Madrid, November, 2011
I’ve been asked to write you a postcard. I agree with great pleasure, under the protection, as you can see, of our old mutual friend Boris Karloff, the best possible go-in-between.
A few weeks ago I could finally see for the first time “Road to Nowhere”, in a DVD copy. I enjoyed it very much, and felt very grateful for your quoting “The Spirit of the Beehive” in its images.
I could sense in Road to Nowhere the spirit of a young filmmaker: needless to say, young in spirit, mature in experience, and in full possession of his means. It’s the kind of movie I prefer -a modest production, but ambitious in what is essential: the radical commitment between author and subject. In “Road to Nowhere” the subject is none other than that eternal song, the relationship between film and life.
Eternal song in which the cinema presents itself as the funerary art par excellence, able to make the dead return from the afterlife. Just like in the legend, according to which the Book of Thot was deposited thousands of years in a grave, next to Imhotep, High Priest buried alive for a love crime.

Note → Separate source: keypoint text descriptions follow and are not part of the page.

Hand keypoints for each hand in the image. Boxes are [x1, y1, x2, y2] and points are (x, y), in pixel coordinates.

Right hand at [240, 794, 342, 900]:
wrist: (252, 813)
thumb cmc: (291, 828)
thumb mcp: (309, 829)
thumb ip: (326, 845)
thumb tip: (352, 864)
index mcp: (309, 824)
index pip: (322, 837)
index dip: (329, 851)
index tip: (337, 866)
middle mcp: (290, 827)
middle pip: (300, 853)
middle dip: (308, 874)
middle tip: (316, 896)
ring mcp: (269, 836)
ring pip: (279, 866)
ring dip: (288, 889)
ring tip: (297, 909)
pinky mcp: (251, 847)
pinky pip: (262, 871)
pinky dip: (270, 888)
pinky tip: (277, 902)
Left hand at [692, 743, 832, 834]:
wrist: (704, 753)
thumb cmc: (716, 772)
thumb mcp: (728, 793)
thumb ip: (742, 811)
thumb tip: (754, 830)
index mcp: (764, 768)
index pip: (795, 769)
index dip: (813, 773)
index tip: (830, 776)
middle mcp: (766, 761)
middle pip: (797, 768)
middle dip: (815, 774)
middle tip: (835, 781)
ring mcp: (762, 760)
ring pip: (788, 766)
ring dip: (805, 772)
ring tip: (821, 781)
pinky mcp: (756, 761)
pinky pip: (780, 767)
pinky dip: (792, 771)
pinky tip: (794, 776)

In a redemption act, also by love, movies bring back to us those who passed away. Apart from Sir Alfred Hitchock there was another master of this mistery: Ardath Bey-Imhotep, one of the most sublime reincarnations of Boris Karloff. Just take a look to the picture I’m sending, where he stares at us intensely, while his oil lamp illuminates the most ancestral darkness. Once his love endeavour failed (for he not only wanted to rescue his lover’s body, but also her soul) he was forever reduced to ashes, along with the Book of Thot. It reminds me of your movie Two-Lane Blacktop, in whose last reel the frames were given to the fire.
Maybe that’s why Ardath Bey-Imhotep’s image has appeared to me like a watchword, claiming to reign over this postcard I’m writing, from a place erased off the maps. A place called Cinema, well known by you, beyond all the roads that lead to nowhere.
May you have health and many more movies to come.